Banki rezygnują z opłat za nieuzasadnione reklamacje d W zeszły piątek z regulaminu wydawania kart płatniczych i świadczenia związanych z tym przez bank Pekao SA usług zniknął zapis, że za złożenie nieuzasadnionej reklamacji klient musi zapłacić 50 zł. Śladem tego banku muszą pójść wszystkie inne banki.
Prezes UOKiK Tadeusz Aziewicz wystąpił również do wszystkich banków pobierających opłaty za nieuzasadnioną reklamację o wycofanie się ze stosowania tej praktyki i dostosowanie regulaminów do zgodności z prawem. Jeżeli nie uczynią tego dobrowolnie czeka je proces przed Sądem Antymonopolowym.
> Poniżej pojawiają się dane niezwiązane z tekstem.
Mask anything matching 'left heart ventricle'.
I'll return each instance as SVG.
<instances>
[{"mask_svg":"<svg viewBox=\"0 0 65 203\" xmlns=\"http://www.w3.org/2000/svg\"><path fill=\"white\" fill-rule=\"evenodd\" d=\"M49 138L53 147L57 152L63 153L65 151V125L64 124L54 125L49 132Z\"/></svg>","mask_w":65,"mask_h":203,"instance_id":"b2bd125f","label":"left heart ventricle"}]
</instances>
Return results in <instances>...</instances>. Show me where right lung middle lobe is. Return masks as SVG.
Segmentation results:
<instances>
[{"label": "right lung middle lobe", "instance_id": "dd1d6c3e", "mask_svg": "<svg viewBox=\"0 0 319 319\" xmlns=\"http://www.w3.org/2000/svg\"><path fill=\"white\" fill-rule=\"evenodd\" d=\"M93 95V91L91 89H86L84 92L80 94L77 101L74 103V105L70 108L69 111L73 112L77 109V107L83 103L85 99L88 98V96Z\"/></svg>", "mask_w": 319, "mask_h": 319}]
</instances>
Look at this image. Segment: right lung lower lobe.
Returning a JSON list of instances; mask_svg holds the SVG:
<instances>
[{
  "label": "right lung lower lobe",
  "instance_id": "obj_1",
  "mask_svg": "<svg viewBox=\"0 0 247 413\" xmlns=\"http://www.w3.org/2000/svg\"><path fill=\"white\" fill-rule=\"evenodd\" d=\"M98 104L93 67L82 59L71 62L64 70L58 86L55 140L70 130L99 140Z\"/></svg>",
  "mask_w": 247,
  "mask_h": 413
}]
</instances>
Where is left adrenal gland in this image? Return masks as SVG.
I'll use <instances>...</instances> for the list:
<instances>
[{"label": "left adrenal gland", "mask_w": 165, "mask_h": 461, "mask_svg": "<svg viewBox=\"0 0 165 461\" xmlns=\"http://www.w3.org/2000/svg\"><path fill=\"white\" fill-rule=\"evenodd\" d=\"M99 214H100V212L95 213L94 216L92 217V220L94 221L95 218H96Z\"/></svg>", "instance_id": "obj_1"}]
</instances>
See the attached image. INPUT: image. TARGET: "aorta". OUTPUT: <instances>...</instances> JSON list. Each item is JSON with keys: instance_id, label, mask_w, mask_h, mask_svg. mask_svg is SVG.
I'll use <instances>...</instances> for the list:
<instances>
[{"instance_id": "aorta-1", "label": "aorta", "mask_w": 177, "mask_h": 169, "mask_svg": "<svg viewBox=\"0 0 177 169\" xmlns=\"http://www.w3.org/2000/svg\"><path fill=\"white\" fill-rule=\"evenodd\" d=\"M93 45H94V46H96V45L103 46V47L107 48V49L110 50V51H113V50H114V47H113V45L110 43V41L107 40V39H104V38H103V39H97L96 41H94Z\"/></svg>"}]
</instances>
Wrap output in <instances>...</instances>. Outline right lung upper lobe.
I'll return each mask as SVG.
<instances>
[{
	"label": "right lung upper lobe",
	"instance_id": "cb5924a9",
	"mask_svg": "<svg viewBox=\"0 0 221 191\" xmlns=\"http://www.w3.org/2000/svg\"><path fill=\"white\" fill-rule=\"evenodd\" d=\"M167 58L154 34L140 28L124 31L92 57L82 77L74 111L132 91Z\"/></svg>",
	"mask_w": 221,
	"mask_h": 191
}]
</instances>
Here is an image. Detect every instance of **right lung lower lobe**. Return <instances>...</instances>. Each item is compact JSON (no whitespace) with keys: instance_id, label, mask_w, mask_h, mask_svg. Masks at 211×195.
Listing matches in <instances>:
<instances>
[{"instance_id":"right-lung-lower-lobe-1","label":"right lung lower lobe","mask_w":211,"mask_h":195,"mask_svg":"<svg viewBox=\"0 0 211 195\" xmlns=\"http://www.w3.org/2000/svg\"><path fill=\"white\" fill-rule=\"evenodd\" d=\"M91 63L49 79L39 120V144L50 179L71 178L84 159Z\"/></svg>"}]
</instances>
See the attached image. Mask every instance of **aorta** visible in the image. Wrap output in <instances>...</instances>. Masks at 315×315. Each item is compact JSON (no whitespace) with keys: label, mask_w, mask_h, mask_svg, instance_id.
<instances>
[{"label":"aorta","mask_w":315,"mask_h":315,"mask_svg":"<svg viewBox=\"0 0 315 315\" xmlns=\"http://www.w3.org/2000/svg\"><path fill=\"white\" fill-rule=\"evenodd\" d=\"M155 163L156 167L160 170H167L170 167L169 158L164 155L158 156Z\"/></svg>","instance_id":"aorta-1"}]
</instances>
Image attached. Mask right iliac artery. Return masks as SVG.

Opłaty za złożenie przez klienta nieuzasadnionej reklamacji transakcji dokonywanych przy użyciu kart płatniczych stosują niemal wszystkie banki, które karty takie wydają. Pozycje takie znajdują się (lub znajdowały) m.in. w regulaminach PKO BP SA (trzeba zapłacić 20 zł), BGŻ (50 zł), PBK (35 zł), BPH (30 zł plus rzeczywiste koszty banku), Kredyt Banku (20 zł), Banku Śląskiego (100 zł), Lukas Banku (koszty rzeczywiste), Invest-Banku (20 zł) i Citibanku (25 zł). Tylko w tabeli opłat obowiązującej w Banku Zachodnim WBK nie ma pozycji prowizja za nieuzasadnione reklamacje.